I may have no idea who sent those cards, but I'm going to have an idea of the when and who of these blasted '90s Archives sets. Finally.
That's what it seemed like when those really old cards showed up in my home back then. I didn't know my dad's co-worker. He never previously expressed any interest in me or my brothers. It was completely out of the blue, cards dropping out of the clear, blue yonder.
When I first started blogging -- and began receiving card packages from strangers -- I felt that feeling all over again. Cards had fallen from the sky and into my mailbox! I didn't know these people. What was happening?
I've kind of gotten over that -- or grown accustomed is more like it -- to those packages. I've communicated with many of the people sending cards. I kind of do know them. Their names are right there on the envelopes.
But sometimes, not very often, there is an envelope with nothing on it except my address.
One of those arrived recently. No return address. No evidence of where it came from. No note inside. And out from that open envelope floated ...
Three ...
1954 Topps Dodgers ...
... from the sky.
Someone had obviously consulted my want list. Each of these were previous needs. Now, with these crossed off the list, I need just four 1954 Topps cards to complete the Dodgers set. Two are easy enough: Rube Walker and Bob Milliken. Two are not: Tom Lasorda and Jackie Robinson.
The 1954 Topps set is an interesting one for several reasons and one is how tiny it is. At 250 cards large, it seems like a breeze (the Ted Williams card begs to differ). None of the team sets are intimidating in size.
But the '54 set is also interesting because it plays with your idea of what a card with borders should look like. Unlike most sets with borders, the 1954 Topps set contains borders on only three sides -- the left and right and the bottom. There is no top border because half of the cards in the set were printed upside down.
It took me quite awhile to realize this. And there was a moment of panic one time when I thought -- "Crap! My 1954 Topps card is trimmed at the top!" I'm sure this happens to a lot of collectors.

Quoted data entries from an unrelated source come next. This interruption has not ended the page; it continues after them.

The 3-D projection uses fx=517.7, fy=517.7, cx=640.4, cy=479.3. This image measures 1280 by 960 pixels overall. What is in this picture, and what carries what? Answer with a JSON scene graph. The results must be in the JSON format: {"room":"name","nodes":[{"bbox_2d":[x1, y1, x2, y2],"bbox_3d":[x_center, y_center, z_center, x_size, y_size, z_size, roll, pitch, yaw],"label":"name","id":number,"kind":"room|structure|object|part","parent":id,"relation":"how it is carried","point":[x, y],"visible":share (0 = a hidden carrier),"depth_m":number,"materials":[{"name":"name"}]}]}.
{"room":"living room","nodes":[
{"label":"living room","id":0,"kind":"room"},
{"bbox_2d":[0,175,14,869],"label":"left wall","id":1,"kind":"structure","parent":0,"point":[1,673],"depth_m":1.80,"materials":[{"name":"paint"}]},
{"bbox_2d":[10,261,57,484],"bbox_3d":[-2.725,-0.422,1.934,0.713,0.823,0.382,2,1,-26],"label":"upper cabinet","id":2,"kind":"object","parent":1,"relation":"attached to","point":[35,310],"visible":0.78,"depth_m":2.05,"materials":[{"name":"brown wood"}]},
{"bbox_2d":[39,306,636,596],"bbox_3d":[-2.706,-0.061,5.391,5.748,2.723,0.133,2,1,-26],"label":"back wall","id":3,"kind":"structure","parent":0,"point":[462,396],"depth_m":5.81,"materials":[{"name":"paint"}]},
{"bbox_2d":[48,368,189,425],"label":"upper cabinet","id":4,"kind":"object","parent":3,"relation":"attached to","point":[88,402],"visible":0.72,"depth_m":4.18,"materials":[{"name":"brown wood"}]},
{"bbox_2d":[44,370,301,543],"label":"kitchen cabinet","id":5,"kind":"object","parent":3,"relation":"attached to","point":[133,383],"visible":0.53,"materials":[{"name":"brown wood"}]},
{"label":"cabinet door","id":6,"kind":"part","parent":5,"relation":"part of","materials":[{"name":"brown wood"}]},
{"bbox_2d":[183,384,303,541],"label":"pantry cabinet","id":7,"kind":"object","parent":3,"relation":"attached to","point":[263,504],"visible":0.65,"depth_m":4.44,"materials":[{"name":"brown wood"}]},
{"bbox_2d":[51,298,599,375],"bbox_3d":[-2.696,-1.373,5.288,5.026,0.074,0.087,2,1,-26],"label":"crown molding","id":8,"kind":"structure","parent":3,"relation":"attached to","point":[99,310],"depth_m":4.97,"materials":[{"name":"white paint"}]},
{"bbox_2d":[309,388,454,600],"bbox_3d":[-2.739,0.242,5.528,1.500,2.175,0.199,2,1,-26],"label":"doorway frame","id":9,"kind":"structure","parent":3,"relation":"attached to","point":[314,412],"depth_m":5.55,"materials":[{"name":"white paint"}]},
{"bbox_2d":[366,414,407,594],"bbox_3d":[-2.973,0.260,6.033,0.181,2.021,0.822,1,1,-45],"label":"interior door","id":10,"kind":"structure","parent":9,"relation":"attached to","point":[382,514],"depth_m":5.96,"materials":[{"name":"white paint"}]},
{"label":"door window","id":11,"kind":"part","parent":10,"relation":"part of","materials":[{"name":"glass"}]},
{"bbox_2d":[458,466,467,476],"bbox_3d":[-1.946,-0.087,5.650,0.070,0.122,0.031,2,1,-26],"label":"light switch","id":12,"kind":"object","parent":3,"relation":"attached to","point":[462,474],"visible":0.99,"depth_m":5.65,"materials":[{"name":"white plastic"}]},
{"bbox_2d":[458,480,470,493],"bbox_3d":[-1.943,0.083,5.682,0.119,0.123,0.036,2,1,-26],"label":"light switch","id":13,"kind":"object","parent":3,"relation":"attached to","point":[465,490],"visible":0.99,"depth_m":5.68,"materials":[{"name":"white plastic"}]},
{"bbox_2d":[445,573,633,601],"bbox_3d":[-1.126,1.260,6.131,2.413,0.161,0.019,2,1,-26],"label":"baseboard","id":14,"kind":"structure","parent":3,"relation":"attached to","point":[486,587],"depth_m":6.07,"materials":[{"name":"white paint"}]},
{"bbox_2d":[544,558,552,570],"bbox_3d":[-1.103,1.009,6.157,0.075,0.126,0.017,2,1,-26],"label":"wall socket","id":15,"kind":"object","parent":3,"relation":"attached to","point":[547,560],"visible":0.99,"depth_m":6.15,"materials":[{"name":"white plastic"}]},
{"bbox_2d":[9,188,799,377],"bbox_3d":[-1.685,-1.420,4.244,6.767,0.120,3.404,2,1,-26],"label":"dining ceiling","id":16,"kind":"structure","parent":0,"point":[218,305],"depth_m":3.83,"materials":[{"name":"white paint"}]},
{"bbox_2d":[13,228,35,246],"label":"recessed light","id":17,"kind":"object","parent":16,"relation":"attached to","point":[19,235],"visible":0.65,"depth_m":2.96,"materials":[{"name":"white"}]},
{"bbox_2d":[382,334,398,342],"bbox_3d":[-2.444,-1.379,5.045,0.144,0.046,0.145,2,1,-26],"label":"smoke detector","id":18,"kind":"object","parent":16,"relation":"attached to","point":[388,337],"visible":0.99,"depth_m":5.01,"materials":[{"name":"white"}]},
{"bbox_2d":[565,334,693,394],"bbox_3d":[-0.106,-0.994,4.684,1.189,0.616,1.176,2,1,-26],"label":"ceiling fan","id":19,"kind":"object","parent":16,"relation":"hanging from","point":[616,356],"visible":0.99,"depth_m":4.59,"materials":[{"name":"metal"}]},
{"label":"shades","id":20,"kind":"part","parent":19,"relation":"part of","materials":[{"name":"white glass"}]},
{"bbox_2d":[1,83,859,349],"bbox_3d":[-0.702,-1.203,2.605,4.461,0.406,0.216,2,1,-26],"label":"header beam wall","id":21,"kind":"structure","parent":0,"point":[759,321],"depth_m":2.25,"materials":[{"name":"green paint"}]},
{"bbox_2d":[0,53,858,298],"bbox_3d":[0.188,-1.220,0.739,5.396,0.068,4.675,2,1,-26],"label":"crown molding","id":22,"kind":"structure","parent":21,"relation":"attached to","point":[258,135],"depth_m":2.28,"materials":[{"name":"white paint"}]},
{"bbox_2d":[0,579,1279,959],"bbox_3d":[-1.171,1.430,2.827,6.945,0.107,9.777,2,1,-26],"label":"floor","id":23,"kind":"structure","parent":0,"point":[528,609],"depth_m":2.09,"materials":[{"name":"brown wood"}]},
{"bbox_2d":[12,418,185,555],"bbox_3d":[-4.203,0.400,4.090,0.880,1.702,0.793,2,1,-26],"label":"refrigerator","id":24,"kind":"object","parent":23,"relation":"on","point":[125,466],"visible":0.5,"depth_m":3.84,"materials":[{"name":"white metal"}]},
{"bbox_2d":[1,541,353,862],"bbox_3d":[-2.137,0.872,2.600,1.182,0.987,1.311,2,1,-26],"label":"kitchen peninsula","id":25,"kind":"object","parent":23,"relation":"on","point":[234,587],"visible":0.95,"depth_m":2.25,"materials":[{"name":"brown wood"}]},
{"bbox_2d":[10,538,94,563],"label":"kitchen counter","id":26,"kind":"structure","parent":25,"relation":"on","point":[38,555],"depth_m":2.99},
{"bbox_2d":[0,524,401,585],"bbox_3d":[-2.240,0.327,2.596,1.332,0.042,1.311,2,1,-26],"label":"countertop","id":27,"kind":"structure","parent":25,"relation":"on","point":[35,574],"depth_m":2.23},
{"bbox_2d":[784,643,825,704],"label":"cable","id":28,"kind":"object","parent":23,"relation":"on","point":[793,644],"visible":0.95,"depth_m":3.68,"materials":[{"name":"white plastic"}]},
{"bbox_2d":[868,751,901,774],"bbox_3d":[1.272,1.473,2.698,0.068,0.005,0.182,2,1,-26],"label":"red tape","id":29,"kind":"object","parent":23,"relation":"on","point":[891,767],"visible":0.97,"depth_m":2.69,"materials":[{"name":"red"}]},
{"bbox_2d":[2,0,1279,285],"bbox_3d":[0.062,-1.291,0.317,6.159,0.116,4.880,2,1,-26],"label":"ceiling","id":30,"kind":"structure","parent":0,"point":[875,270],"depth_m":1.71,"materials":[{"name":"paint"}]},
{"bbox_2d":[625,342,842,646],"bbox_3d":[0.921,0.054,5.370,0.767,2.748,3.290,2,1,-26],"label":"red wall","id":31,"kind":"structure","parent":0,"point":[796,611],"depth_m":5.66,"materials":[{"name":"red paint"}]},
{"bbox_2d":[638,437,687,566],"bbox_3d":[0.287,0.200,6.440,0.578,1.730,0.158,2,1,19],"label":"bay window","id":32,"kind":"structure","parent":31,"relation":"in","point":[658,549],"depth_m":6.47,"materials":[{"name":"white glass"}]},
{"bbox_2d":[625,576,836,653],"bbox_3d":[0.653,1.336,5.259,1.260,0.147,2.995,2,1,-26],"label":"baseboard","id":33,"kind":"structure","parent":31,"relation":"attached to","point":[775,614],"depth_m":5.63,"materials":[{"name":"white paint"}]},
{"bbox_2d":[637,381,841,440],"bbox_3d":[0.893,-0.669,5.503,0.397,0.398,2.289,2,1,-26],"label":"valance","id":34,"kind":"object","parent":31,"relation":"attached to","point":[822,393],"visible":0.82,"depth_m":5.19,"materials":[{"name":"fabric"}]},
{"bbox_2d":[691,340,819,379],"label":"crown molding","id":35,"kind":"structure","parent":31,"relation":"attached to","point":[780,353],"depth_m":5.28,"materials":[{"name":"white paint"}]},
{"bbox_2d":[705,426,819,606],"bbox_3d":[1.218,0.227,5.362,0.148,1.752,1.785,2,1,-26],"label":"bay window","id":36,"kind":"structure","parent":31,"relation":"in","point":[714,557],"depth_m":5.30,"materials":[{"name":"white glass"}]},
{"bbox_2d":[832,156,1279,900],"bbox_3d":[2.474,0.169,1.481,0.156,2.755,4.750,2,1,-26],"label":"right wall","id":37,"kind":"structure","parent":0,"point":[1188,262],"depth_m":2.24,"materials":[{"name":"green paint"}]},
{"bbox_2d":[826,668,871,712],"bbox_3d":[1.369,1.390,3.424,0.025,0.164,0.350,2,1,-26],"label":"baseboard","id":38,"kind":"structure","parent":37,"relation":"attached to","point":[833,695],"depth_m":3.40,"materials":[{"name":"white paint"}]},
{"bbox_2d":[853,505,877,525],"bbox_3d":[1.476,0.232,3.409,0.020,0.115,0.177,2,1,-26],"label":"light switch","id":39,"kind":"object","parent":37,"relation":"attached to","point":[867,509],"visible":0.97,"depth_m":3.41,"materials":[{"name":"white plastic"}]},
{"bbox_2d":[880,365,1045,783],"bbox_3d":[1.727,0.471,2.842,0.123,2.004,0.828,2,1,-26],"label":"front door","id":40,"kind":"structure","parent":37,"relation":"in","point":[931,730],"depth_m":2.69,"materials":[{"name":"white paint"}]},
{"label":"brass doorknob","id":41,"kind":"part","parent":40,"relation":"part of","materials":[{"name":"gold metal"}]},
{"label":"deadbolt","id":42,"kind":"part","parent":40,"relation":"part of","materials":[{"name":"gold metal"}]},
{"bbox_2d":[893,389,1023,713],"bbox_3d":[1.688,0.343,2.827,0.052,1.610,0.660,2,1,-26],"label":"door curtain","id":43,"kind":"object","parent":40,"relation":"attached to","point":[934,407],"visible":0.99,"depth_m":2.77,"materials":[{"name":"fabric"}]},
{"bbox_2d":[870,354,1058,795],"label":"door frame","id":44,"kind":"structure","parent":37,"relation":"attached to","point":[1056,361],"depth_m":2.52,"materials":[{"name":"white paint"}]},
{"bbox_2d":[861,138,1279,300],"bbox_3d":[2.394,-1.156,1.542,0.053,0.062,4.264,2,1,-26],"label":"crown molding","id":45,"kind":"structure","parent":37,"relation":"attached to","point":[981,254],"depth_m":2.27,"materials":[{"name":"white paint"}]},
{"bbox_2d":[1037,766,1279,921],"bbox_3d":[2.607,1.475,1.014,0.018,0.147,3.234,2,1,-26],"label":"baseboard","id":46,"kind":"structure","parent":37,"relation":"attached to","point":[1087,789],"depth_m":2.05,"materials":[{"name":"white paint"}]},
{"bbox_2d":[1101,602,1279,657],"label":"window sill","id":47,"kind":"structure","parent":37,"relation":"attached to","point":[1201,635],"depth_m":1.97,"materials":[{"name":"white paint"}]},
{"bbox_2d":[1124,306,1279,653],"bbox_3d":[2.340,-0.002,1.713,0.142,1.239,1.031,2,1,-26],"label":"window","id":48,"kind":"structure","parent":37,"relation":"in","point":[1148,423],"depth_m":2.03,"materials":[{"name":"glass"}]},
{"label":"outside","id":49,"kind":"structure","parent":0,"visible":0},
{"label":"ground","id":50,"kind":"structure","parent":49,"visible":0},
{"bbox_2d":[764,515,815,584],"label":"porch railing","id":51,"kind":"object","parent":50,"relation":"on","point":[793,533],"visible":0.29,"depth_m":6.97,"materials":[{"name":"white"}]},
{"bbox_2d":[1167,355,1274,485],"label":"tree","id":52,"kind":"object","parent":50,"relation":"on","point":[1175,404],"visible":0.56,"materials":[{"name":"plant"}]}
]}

It didn't help that in the 1990s, Topps started releasing its Archives sets and one of them was the 1954 Archives set in 1994. It's a set duplicating the 1954 set -- except in regulation size and glossy -- BUT WITH TOP BORDERS.
Like so.
The Archives also play games with your belief on how attainable cards from the 1950s are -- and especially with whether you own them already.
Part of me thought I already had a Hoak and Hughes and Herman card because -- hell, I had the Archives cards.

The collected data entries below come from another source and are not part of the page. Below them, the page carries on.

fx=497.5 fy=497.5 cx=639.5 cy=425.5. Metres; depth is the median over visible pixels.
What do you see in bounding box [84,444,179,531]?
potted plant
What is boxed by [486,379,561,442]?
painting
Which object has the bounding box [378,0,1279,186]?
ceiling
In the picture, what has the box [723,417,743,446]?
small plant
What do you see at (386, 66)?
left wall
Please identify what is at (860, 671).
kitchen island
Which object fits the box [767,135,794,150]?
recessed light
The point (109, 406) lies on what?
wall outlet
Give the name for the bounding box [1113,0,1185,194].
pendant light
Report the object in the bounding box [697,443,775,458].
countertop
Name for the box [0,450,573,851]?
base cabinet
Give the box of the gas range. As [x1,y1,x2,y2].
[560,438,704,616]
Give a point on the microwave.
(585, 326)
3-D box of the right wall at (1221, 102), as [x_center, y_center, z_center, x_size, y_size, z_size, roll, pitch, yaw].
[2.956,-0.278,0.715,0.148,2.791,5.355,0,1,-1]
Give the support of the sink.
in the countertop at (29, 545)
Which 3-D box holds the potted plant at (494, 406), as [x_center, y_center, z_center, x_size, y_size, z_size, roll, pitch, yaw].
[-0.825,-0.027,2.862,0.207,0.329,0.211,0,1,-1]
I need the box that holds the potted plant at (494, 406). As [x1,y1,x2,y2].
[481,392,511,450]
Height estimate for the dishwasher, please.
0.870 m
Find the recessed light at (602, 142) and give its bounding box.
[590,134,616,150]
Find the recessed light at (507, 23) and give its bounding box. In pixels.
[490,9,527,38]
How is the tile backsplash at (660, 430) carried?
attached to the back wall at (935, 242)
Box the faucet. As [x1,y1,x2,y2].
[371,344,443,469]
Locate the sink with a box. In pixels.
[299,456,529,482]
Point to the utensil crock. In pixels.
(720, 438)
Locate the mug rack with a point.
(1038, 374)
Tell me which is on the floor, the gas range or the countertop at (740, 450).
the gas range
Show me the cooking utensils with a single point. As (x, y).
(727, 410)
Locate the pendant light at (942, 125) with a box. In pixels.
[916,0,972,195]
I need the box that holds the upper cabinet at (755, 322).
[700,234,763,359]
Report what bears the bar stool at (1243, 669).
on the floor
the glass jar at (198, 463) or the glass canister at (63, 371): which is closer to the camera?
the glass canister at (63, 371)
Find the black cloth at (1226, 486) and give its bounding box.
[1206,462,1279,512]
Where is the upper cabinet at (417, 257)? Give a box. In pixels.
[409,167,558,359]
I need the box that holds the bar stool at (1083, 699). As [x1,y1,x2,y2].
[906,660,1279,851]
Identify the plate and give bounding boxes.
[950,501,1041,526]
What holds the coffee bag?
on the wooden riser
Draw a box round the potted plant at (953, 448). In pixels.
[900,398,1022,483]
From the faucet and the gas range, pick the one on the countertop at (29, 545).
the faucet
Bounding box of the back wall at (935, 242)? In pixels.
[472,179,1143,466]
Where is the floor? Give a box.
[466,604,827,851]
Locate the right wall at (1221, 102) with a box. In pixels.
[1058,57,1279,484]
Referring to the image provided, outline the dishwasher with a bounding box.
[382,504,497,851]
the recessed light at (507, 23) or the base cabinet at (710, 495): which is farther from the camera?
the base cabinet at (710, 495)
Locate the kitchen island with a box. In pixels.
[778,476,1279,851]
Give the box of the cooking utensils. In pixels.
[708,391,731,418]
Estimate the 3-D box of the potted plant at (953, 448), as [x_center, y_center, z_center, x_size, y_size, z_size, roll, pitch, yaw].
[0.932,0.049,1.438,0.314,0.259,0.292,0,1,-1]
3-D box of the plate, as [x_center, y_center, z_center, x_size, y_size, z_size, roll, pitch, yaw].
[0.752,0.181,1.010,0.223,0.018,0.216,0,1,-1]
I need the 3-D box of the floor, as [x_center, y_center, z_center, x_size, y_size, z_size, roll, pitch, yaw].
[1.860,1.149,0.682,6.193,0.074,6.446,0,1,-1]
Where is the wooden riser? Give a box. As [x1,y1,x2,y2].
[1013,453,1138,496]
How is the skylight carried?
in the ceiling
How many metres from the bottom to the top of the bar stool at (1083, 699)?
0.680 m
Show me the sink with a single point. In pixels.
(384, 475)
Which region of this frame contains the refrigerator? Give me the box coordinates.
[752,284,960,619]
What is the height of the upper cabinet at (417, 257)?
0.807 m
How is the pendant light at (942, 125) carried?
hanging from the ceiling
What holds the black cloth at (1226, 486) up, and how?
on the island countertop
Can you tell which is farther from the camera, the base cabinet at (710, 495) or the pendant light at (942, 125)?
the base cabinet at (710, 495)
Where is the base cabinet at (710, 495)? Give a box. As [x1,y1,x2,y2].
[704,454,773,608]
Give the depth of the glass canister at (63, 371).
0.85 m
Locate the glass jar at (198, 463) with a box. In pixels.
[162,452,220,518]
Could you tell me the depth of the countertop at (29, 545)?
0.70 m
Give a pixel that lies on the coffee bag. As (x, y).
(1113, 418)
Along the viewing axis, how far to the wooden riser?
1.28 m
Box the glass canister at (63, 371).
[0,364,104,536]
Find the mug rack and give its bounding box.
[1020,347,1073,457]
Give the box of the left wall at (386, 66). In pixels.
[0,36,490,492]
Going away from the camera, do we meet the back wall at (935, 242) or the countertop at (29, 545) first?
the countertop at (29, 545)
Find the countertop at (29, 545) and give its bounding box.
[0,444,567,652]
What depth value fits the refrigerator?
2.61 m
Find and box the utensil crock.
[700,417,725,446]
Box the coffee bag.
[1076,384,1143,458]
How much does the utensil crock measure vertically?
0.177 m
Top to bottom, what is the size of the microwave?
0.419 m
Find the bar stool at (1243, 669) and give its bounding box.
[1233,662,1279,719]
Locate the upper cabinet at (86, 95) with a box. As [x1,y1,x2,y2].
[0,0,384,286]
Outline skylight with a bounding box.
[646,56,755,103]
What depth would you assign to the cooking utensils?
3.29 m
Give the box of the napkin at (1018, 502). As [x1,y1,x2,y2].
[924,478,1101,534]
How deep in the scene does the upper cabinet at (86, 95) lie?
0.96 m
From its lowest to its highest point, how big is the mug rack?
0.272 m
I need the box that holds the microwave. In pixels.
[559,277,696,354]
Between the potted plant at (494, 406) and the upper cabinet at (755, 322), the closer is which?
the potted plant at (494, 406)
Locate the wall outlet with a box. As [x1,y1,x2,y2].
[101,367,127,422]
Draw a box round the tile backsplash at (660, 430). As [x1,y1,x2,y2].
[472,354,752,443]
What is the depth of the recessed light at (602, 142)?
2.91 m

But, of course, they're not the real thing. I mean, the Herman card, showing a guy who was playing in the 1920s for crying out loud, is printed in gold foil (because there were parallels in this set).

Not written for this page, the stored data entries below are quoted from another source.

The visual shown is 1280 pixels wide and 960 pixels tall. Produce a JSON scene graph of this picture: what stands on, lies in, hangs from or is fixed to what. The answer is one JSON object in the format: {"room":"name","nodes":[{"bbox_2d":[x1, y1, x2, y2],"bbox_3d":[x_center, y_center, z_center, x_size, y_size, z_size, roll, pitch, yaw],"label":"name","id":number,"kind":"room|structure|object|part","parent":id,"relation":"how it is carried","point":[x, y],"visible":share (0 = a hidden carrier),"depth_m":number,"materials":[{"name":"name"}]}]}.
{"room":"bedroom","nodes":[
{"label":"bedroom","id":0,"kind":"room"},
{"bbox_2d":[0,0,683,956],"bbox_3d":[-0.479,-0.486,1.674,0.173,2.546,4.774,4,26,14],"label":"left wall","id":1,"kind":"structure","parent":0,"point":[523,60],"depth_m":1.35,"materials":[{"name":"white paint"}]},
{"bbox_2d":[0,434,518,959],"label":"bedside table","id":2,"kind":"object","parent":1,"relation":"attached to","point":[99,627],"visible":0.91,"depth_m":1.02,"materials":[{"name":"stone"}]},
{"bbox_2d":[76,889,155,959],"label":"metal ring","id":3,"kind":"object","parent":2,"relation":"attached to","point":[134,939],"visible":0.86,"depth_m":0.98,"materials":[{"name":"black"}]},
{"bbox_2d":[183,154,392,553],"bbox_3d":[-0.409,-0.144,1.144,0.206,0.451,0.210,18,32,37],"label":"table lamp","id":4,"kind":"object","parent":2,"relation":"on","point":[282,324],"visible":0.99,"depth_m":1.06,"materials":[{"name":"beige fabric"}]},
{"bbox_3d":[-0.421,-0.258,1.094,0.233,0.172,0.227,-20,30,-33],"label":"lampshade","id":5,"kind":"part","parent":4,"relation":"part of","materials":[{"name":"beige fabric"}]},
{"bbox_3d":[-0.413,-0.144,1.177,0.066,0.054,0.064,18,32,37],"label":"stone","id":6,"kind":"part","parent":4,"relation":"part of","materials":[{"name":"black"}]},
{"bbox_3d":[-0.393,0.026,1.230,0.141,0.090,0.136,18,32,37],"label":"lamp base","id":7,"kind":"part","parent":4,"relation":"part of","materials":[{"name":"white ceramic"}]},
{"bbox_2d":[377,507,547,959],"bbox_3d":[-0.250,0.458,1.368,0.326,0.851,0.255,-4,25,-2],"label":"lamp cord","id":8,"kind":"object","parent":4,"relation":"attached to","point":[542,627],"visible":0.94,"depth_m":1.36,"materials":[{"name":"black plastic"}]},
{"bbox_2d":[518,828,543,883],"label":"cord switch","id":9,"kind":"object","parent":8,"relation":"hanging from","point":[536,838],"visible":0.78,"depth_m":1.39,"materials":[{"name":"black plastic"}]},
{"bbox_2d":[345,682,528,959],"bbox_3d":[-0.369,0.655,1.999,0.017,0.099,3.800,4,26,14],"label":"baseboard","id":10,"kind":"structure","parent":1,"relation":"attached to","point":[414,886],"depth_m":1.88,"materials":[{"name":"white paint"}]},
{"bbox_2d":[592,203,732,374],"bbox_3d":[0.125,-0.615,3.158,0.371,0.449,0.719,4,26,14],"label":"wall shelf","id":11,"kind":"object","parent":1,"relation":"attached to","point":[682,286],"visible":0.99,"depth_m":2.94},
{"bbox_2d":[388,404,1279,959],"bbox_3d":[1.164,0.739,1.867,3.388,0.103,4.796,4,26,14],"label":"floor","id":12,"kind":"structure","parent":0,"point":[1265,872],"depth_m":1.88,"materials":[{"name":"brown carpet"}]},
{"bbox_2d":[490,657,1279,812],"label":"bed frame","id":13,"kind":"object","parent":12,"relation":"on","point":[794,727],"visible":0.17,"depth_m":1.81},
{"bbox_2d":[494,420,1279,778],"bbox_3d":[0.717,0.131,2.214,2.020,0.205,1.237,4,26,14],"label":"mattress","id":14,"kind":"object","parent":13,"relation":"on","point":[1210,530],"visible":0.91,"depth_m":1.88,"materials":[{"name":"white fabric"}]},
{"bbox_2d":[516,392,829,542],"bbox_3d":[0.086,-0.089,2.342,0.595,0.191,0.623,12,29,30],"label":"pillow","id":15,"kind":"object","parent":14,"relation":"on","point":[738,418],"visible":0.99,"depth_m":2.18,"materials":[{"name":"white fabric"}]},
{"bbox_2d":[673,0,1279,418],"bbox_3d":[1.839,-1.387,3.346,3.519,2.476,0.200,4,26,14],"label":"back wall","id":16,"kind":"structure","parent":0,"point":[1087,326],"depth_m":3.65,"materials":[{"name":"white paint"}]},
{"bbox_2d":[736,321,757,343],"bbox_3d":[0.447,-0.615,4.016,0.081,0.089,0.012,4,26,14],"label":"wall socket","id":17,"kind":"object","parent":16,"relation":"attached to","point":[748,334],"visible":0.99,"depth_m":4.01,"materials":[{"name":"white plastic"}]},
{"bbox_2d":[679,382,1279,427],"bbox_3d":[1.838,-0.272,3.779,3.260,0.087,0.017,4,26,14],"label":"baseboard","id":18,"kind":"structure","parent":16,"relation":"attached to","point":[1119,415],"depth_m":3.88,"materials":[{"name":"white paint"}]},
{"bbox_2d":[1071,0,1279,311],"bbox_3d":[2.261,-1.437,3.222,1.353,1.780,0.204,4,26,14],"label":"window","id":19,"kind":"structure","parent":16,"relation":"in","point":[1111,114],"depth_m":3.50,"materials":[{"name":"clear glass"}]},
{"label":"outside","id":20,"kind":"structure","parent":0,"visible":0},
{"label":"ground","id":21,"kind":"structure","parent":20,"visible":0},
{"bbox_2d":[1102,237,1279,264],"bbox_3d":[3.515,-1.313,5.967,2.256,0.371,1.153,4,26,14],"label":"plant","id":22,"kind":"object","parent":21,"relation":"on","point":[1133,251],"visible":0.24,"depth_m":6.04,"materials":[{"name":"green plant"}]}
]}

See, I have one of the gold foil parallel Don Hoak cards, too.
The Archives sets from this time period have perplexed me for years. I've never been able to get the checklist straight. Topps issued an Archives edition of the 1953 Topps set in 1991. And then the '54 Topps Archives set in 1994. And then in 1995 it issued an Archives set of just Dodgers cards from 1952 through 1956, plus 1955 Bowman. How am I supposed to get this straight?
But the original 1954 trio has arrived while I have a little bit of time on my hands. So I am going to painstakingly put all the cards where they belong and then write a want list with confidence for the first time ever.
I may have no idea who sent those cards, but I'm going to have an idea of the when and who of these blasted '90s Archives sets. Finally.
Comments
http://jul10.hugginsandscott.com/cgi-bin/showitem.pl?itemid=23476
Set building that beauty would be a tease, those borders mess with my OCD and the Ben Wade is way too tough in "high grade" condition. Plus, as much as I like the idea of having two Ted Williams cards, the "rubber band effect" inflates the price of each.